Por: Cecilia Ramírez

Parecerá una historia repetida hasta la saciedad. Es un cliché. Pero los encuentros fortuitos en el aeropuerto, sí existen.

Soy una chica no tan joven, es decir, me siento de 20 pero la realidad es que ya voy por los 30, soltera, y como se han de imaginar, las reglas sociales y una madre impaciente de nietos me empujan constantemente hacia la calma y la estabilidad amorosa. Pero no, no o, yo no me muevo ni un centímetro hacia allá. Hace algunos años estudié letras y justo ahora ando vagando por el universo sin saber muy bien qué hacer con mi profesión y, claro, vagando en un sentido casi literal, es decir soy cuasi una vagabunda sin muchos recursos y laboro como freelance, o sea, es lo mismo decir que no tengo trabajo. Bajo estas circunstancias ustedes se preguntarán, ¿cómo es que alguien como yo anda en el aeropuerto? Y no, no soy una caza pilotos en espera del príncipe azul que la lleve a París a cenar en su propio avión. Eso ya lo superé hace unos 25 o 29 años.

La verdad es que a veces, no siempre, se me da el don de la palabra, y en una de esas afortunadas ocasiones, conocí a un chico, bastante simpático, salimos un par de semanas y él tuvo que irse del país por su traba

jo (¡epa! Que los escojo bien eh). Un año y un mes transcurrieron desde su partida y él regresaría a México pero no a mi ciudad, así que para volver a vernos tuve que comprar un boleto de avión (por cierto el más barato y sin registrar equipaje, no me juzguen de tacaña, una tiene que ingeniárselas) y depilarme con cera todo el cuerpo porque estaría cuatro días en la playa con él y no podía haber un mínimo atisbo velludo.

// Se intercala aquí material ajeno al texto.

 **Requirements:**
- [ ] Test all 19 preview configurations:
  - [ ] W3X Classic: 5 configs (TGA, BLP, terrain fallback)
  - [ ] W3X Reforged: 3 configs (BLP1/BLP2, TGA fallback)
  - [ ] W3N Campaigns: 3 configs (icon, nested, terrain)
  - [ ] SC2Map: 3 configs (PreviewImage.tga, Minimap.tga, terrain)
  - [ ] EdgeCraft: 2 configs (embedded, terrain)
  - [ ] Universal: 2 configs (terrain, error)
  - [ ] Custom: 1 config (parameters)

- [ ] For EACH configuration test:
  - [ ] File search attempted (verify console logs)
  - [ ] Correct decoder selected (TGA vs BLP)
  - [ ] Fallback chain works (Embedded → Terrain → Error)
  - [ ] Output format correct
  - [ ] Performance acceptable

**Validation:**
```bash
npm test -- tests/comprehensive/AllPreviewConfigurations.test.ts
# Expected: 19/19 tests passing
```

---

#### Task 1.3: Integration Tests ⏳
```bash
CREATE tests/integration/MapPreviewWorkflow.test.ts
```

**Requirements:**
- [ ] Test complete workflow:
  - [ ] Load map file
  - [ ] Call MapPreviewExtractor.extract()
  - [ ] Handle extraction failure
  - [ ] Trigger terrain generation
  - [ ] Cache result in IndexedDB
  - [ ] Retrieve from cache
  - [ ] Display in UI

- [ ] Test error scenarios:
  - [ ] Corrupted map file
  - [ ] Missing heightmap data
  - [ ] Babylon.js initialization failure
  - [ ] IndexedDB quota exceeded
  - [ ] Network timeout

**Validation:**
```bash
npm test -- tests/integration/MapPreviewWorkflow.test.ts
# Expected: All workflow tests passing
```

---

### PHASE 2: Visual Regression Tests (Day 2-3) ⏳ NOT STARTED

Llegó el día de mi viaje y yo iba dispuesta a triunfar con una blusa color hueso y pronunciados escotes en espalda y pecho, un pantalón ajustado, maquillaje moderado y los labios hinchados, síntoma de mi histeria al mordérmelos cada cinco segundos. Me encontraba yo, muy sentada, leyendo un libro, haciéndome de lo más interesante en la sala de espera, a punto de abordar mi avión. Mi sección, la última, fue llamada para el abordaje y me levanté del asiento lo más chic que pude, con bolsa de mano, celular, libro, pase e identificación en la otra. Llevaba la cara de seria, por si lo del libro no funcionaba para hacerme la interesante. Me formé en la fila adecuada y una voz que provenía de unos pasos detrás preguntó si esa era la fila para el mismo destino que el mío. Yo, por supuesto, en pose de chica, no logradamente chic, apenas viré mi cabeza, para responder, con una sonrisa falsa, que sí, esa era la fila a Puerto Vallarta. Por el rabillo del ojo pude ver que era un chico bien parecido, ojos grandes y verdes, con voz agradable y acento cubano (según yo), lo que le daba 100 puntos extra. Sin más, me encontraba en busca del número de asiento, como era de esperarse mi equipaje no cabría puesto que casi todo el maletero estaba lleno, así que me paré en seco y busqué la ayuda de una sobrecargo para subir mi valija unos lugares adelante del mío. Antes de que la azafata pudiera llegar conmigo, el chico simpático que venía atrás de mí, me dijo que él me ayudaría a subir mi maleta, así lo hizo, le agradecí y continué con mi camino.